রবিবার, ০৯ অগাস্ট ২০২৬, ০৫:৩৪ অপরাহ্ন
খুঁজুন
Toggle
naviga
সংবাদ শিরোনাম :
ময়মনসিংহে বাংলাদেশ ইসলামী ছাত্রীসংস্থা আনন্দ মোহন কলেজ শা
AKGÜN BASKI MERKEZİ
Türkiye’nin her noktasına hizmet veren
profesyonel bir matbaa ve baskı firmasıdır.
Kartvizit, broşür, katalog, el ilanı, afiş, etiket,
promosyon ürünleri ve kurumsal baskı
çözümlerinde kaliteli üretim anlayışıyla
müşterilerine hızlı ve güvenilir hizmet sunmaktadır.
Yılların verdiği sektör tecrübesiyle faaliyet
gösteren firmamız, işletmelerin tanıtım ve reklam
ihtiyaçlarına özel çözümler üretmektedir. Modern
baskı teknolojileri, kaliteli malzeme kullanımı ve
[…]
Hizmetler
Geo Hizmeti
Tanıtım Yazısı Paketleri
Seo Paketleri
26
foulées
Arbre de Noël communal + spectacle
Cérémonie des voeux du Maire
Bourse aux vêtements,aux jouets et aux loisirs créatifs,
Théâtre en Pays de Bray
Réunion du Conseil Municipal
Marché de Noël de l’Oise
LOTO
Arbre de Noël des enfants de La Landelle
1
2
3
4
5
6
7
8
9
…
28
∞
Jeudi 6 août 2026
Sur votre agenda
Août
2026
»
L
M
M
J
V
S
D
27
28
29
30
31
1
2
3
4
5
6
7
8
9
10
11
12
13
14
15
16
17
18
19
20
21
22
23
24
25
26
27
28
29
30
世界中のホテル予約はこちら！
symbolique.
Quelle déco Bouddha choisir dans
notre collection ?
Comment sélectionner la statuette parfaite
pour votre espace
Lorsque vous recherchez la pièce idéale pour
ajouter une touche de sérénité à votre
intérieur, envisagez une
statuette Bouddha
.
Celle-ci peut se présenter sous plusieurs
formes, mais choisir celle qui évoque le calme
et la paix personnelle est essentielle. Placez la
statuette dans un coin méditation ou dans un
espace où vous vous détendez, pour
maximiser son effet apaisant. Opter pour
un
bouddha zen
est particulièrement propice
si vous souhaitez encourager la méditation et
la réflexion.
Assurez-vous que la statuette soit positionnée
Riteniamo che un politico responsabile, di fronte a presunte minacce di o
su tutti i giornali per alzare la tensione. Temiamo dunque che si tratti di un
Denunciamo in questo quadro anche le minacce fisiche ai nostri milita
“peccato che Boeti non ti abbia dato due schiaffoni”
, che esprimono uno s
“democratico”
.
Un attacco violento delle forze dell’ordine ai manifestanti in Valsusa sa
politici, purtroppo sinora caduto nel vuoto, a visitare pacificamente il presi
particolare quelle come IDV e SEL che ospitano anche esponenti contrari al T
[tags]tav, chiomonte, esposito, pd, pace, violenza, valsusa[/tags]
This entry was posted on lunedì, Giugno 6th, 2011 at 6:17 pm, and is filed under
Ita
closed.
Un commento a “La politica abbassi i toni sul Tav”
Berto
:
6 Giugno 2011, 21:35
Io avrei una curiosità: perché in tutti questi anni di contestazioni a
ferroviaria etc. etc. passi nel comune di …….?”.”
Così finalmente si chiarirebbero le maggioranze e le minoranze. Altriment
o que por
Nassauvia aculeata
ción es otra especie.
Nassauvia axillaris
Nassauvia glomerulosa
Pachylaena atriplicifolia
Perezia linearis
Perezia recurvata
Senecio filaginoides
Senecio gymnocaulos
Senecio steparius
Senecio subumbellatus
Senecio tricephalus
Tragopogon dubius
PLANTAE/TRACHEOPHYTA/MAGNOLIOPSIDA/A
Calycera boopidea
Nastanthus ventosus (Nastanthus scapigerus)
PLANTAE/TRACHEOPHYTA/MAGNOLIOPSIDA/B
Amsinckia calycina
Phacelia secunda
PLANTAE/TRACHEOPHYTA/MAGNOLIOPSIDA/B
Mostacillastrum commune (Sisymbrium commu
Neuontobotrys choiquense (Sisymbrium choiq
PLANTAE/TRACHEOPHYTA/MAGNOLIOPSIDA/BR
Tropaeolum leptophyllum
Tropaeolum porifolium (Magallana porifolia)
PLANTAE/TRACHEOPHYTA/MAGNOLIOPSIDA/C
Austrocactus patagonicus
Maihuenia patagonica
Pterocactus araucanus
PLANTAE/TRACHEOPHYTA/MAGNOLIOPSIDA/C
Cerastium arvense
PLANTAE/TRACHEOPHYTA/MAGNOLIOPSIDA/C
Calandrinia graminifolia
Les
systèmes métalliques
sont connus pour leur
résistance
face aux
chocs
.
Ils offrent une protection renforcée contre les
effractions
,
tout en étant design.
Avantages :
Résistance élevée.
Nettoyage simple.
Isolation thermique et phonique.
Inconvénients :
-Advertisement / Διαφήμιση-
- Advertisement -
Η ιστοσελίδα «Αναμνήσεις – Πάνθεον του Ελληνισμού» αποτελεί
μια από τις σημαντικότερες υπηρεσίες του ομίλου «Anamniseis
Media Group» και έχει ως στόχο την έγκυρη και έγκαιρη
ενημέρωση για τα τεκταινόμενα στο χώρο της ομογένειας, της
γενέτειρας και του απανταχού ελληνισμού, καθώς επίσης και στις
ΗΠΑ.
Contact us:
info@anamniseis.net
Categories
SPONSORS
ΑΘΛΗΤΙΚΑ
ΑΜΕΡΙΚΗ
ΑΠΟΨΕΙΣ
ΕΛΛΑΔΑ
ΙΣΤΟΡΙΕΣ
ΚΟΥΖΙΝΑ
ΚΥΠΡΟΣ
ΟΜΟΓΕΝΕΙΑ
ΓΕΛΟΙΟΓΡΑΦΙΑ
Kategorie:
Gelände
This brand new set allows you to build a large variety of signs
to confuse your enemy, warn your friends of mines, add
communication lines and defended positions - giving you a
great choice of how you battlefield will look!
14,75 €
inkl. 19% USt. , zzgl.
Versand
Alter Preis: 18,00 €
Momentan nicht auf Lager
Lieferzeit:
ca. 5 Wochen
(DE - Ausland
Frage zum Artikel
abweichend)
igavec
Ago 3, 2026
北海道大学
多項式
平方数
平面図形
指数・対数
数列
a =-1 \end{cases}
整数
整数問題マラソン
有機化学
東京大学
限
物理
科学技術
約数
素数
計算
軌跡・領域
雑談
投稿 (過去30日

# [YOUR TASK]
Rewrite every line of text from all the items above as a Markdown table with two columns, Row and Line. Number the rows in order, and leave out blank lines.

# [ANSWER SECTION]
| Row | Line |
|---|---|
| 1 | রবিবার, ০৯ অগাস্ট ২০২৬, ০৫:৩৪ অপরাহ্ন |
| 2 | খুঁজুন |
| 3 | Toggle |
| 4 | naviga |
| 5 | সংবাদ শিরোনাম : |
| 6 | ময়মনসিংহে বাংলাদেশ ইসলামী ছাত্রীসংস্থা আনন্দ মোহন কলেজ শা |
| 7 | AKGÜN BASKI MERKEZİ |
| 8 | Türkiye’nin her noktasına hizmet veren |
| 9 | profesyonel bir matbaa ve baskı firmasıdır. |
| 10 | Kartvizit, broşür, katalog, el ilanı, afiş, etiket, |
| 11 | promosyon ürünleri ve kurumsal baskı |
| 12 | çözümlerinde kaliteli üretim anlayışıyla |
| 13 | müşterilerine hızlı ve güvenilir hizmet sunmaktadır. |
| 14 | Yılların verdiği sektör tecrübesiyle faaliyet |
| 15 | gösteren firmamız, işletmelerin tanıtım ve reklam |
| 16 | ihtiyaçlarına özel çözümler üretmektedir. Modern |
| 17 | baskı teknolojileri, kaliteli malzeme kullanımı ve |
| 18 | […] |
| 19 | Hizmetler |
| 20 | Geo Hizmeti |
| 21 | Tanıtım Yazısı Paketleri |
| 22 | Seo Paketleri |
| 23 | 26 |
| 24 | foulées |
| 25 | Arbre de Noël communal + spectacle |
| 26 | Cérémonie des voeux du Maire |
| 27 | Bourse aux vêtements,aux jouets et aux loisirs créatifs, |
| 28 | Théâtre en Pays de Bray |
| 29 | Réunion du Conseil Municipal |
| 30 | Marché de Noël de l’Oise |
| 31 | LOTO |
| 32 | Arbre de Noël des enfants de La Landelle |
| 33 | 1 |
| 34 | 2 |
| 35 | 3 |
| 36 | 4 |
| 37 | 5 |
| 38 | 6 |
| 39 | 7 |
| 40 | 8 |
| 41 | 9 |
| 42 | … |
| 43 | 28 |
| 44 | ∞ |
| 45 | Jeudi 6 août 2026 |
| 46 | Sur votre agenda |
| 47 | Août |
| 48 | 2026 |
| 49 | » |
| 50 | L |
| 51 | M |
| 52 | M |
| 53 | J |
| 54 | V |
| 55 | S |
| 56 | D |
| 57 | 27 |
| 58 | 28 |
| 59 | 29 |
| 60 | 30 |
| 61 | 31 |
| 62 | 1 |
| 63 | 2 |
| 64 | 3 |
| 65 | 4 |
| 66 | 5 |
| 67 | 6 |
| 68 | 7 |
| 69 | 8 |
| 70 | 9 |
| 71 | 10 |
| 72 | 11 |
| 73 | 12 |
| 74 | 13 |
| 75 | 14 |
| 76 | 15 |
| 77 | 16 |
| 78 | 17 |
| 79 | 18 |
| 80 | 19 |
| 81 | 20 |
| 82 | 21 |
| 83 | 22 |
| 84 | 23 |
| 85 | 24 |
| 86 | 25 |
| 87 | 26 |
| 88 | 27 |
| 89 | 28 |
| 90 | 29 |
| 91 | 30 |
| 92 | 世界中のホテル予約はこちら！ |
| 93 | symbolique. |
| 94 | Quelle déco Bouddha choisir dans |
| 95 | notre collection ? |
| 96 | Comment sélectionner la statuette parfaite |
| 97 | pour votre espace |
| 98 | Lorsque vous recherchez la pièce idéale pour |
| 99 | ajouter une touche de sérénité à votre |
| 100 | intérieur, envisagez une |
| 101 | statuette Bouddha |
| 102 | . |
| 103 | Celle-ci peut se présenter sous plusieurs |
| 104 | formes, mais choisir celle qui évoque le calme |
| 105 | et la paix personnelle est essentielle. Placez la |
| 106 | statuette dans un coin méditation ou dans un |
| 107 | espace où vous vous détendez, pour |
| 108 | maximiser son effet apaisant. Opter pour |
| 109 | un |
| 110 | bouddha zen |
| 111 | est particulièrement propice |
| 112 | si vous souhaitez encourager la méditation et |
| 113 | la réflexion. |
| 114 | Assurez-vous que la statuette soit positionnée |
| 115 | Riteniamo che un politico responsabile, di fronte a presunte minacce di o |
| 116 | su tutti i giornali per alzare la tensione. Temiamo dunque che si tratti di un |
| 117 | Denunciamo in questo quadro anche le minacce fisiche ai nostri milita |
| 118 | “peccato che Boeti non ti abbia dato due schiaffoni” |
| 119 | , che esprimono uno s |
| 120 | “democratico” |
| 121 | . |
| 122 | Un attacco violento delle forze dell’ordine ai manifestanti in Valsusa sa |
| 123 | politici, purtroppo sinora caduto nel vuoto, a visitare pacificamente il presi |
| 124 | particolare quelle come IDV e SEL che ospitano anche esponenti contrari al T |
| 125 | [tags]tav, chiomonte, esposito, pd, pace, violenza, valsusa[/tags] |
| 126 | This entry was posted on lunedì, Giugno 6th, 2011 at 6:17 pm, and is filed under |
| 127 | Ita |
| 128 | closed. |
| 129 | Un commento a “La politica abbassi i toni sul Tav” |
| 130 | Berto |
| 131 | : |
| 132 | 6 Giugno 2011, 21:35 |
| 133 | Io avrei una curiosità: perché in tutti questi anni di contestazioni a |
| 134 | ferroviaria etc. etc. passi nel comune di …….?”.” |
| 135 | Così finalmente si chiarirebbero le maggioranze e le minoranze. Altriment |
| 136 | o que por |
| 137 | Nassauvia aculeata |
| 138 | ción es otra especie. |
| 139 | Nassauvia axillaris |
| 140 | Nassauvia glomerulosa |
| 141 | Pachylaena atriplicifolia |
| 142 | Perezia linearis |
| 143 | Perezia recurvata |
| 144 | Senecio filaginoides |
| 145 | Senecio gymnocaulos |
| 146 | Senecio steparius |
| 147 | Senecio subumbellatus |
| 148 | Senecio tricephalus |
| 149 | Tragopogon dubius |
| 150 | PLANTAE/TRACHEOPHYTA/MAGNOLIOPSIDA/A |
| 151 | Calycera boopidea |
| 152 | Nastanthus ventosus (Nastanthus scapigerus) |
| 153 | PLANTAE/TRACHEOPHYTA/MAGNOLIOPSIDA/B |
| 154 | Amsinckia calycina |
| 155 | Phacelia secunda |
| 156 | PLANTAE/TRACHEOPHYTA/MAGNOLIOPSIDA/B |
| 157 | Mostacillastrum commune (Sisymbrium commu |
| 158 | Neuontobotrys choiquense (Sisymbrium choiq |
| 159 | PLANTAE/TRACHEOPHYTA/MAGNOLIOPSIDA/BR |
| 160 | Tropaeolum leptophyllum |
| 161 | Tropaeolum porifolium (Magallana porifolia) |
| 162 | PLANTAE/TRACHEOPHYTA/MAGNOLIOPSIDA/C |
| 163 | Austrocactus patagonicus |
| 164 | Maihuenia patagonica |
| 165 | Pterocactus araucanus |
| 166 | PLANTAE/TRACHEOPHYTA/MAGNOLIOPSIDA/C |
| 167 | Cerastium arvense |
| 168 | PLANTAE/TRACHEOPHYTA/MAGNOLIOPSIDA/C |
| 169 | Calandrinia graminifolia |
| 170 | Les |
| 171 | systèmes métalliques |
| 172 | sont connus pour leur |
| 173 | résistance |
| 174 | face aux |
| 175 | chocs |
| 176 | . |
| 177 | Ils offrent une protection renforcée contre les |
| 178 | effractions |
| 179 | , |
| 180 | tout en étant design. |
| 181 | Avantages : |
| 182 | Résistance élevée. |
| 183 | Nettoyage simple. |
| 184 | Isolation thermique et phonique. |
| 185 | Inconvénients : |
| 186 | -Advertisement / Διαφήμιση- |
| 187 | - Advertisement - |
| 188 | Η ιστοσελίδα «Αναμνήσεις – Πάνθεον του Ελληνισμού» αποτελεί |
| 189 | μια από τις σημαντικότερες υπηρεσίες του ομίλου «Anamniseis |
| 190 | Media Group» και έχει ως στόχο την έγκυρη και έγκαιρη |
| 191 | ενημέρωση για τα τεκταινόμενα στο χώρο της ομογένειας, της |
| 192 | γενέτειρας και του απανταχού ελληνισμού, καθώς επίσης και στις |
| 193 | ΗΠΑ. |
| 194 | Contact us: |
| 195 | info@anamniseis.net |
| 196 | Categories |
| 197 | SPONSORS |
| 198 | ΑΘΛΗΤΙΚΑ |
| 199 | ΑΜΕΡΙΚΗ |
| 200 | ΑΠΟΨΕΙΣ |
| 201 | ΕΛΛΑΔΑ |
| 202 | ΙΣΤΟΡΙΕΣ |
| 203 | ΚΟΥΖΙΝΑ |
| 204 | ΚΥΠΡΟΣ |
| 205 | ΟΜΟΓΕΝΕΙΑ |
| 206 | ΓΕΛΟΙΟΓΡΑΦΙΑ |
| 207 | Kategorie: |
| 208 | Gelände |
| 209 | This brand new set allows you to build a large variety of signs |
| 210 | to confuse your enemy, warn your friends of mines, add |
| 211 | communication lines and defended positions - giving you a |
| 212 | great choice of how you battlefield will look! |
| 213 | 14,75 € |
| 214 | inkl. 19% USt. , zzgl. |
| 215 | Versand |
| 216 | Alter Preis: 18,00 € |
| 217 | Momentan nicht auf Lager |
| 218 | Lieferzeit: |
| 219 | ca. 5 Wochen |
| 220 | (DE - Ausland |
| 221 | Frage zum Artikel |
| 222 | abweichend) |
| 223 | igavec |
| 224 | Ago 3, 2026 |
| 225 | 北海道大学 |
| 226 | 多項式 |
| 227 | 平方数 |
| 228 | 平面図形 |
| 229 | 指数・対数 |
| 230 | 数列 |
| 231 | a =-1 \end{cases} |
| 232 | 整数 |
| 233 | 整数問題マラソン |
| 234 | 有機化学 |
| 235 | 東京大学 |
| 236 | 限 |
| 237 | 物理 |
| 238 | 科学技術 |
| 239 | 約数 |
| 240 | 素数 |
| 241 | 計算 |
| 242 | 軌跡・領域 |
| 243 | 雑談 |
| 244 | 投稿 (過去30日 |